Arizona Legislature Sparks Equal Rights Conversation
PHOENIX - Arizona Governor Jan Brewer has only five days under law to decide whether to veto legislation allowing businesses to deny service to gay customers. The bill cleared the Arizona legislature last week. Brewer received the bill Monday -- leaving her four days to veto it, or it becomes law.
Three state senators who voted for the legislation now say they oppose the bill. Opponents of the bill say it's a license to discriminate, while some Republicans say the bill is about protecting religious freedom. Republicans cite the case of a New Mexico photographer who was sued after refusing to take wedding pictures of a gay couple.

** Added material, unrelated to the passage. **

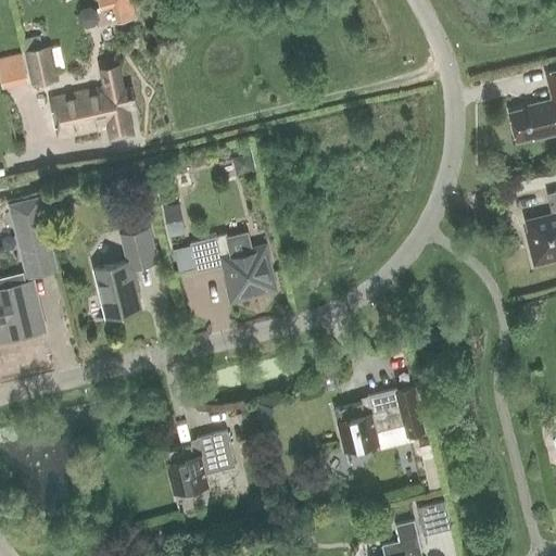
[(81,25),(88,27),(93,25),(98,21),(98,14),(93,9),(88,8),(81,9),(78,14),(78,21),(81,25)]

However, unlike New Mexico, Arizona has no such laws protecting people based on sexual orientation.
Republicans in ten states have introduced various forms of the "Christian Shield" law, which protects religious business owners from legal backlash if they turn away a homosexual customer.

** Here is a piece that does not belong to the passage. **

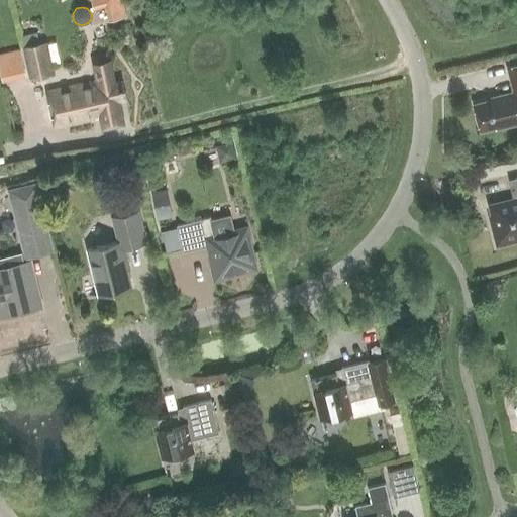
[(24,46),(22,47),(29,79),(55,73),(47,41),(39,43),(36,32),(22,36),(24,46)]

Doctors in the U.S. can refuse the right to perform abortions on religious grounds, but that hasn't eased the heat on this bill that is trying to "protect people's religious liberties". A conservative group that helped write the law says Arizona laws need to be broadened to allow people to work according to their beliefs. One pizzeria in Arizona had a message for the politicians who supported the bill: posting signs that said, "We deserve the right to refuse service to Arizona legislators."
U.S. Attorney General Eric Holder reminded State Attorney Generals they're not required to defend a state ban on same-sex marriage. Holder refused to legally defend the Defense of Marriage Act, an act that banned the federal government from recognizing same-sex marriages approved by states. That part of the law was deemed unconstitutional last summer.

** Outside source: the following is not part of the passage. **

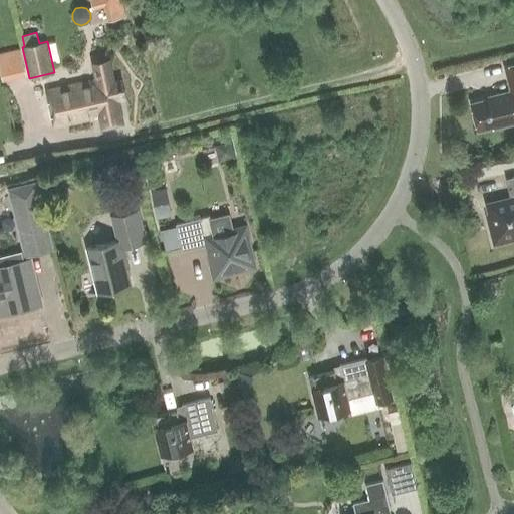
[(54,126),(98,116),(100,116),(103,129),(122,123),(121,115),(117,99),(124,98),(120,80),(113,81),(108,60),(93,63),(96,80),(46,90),(54,126)]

Equality issues are also making news in Oklahoma City as lawyers appealed a judge's ruling that overturned the state's ban on same-sex marriage. Lawyers argued that legalizing gay marriage would harm children and make traditional marriage unstable. The case started when U.S. District Judge Terence Kern ruled against a county court clerk whose office refused to give a marriage license to two women.
Marriage equality challenges seem to be appearing around the nation. A two-week trial to overturn Michigan's ban on gay marriage starts Tuesday. The case began in 2012 when two Detroit nurses wanted to adopt each other's children, but a judge invited them to add the same-sex marriage ban to their lawsuit. The women argue the ban on gay marriage violates the equal protection clause. The case will have a full trial with testimony from experts.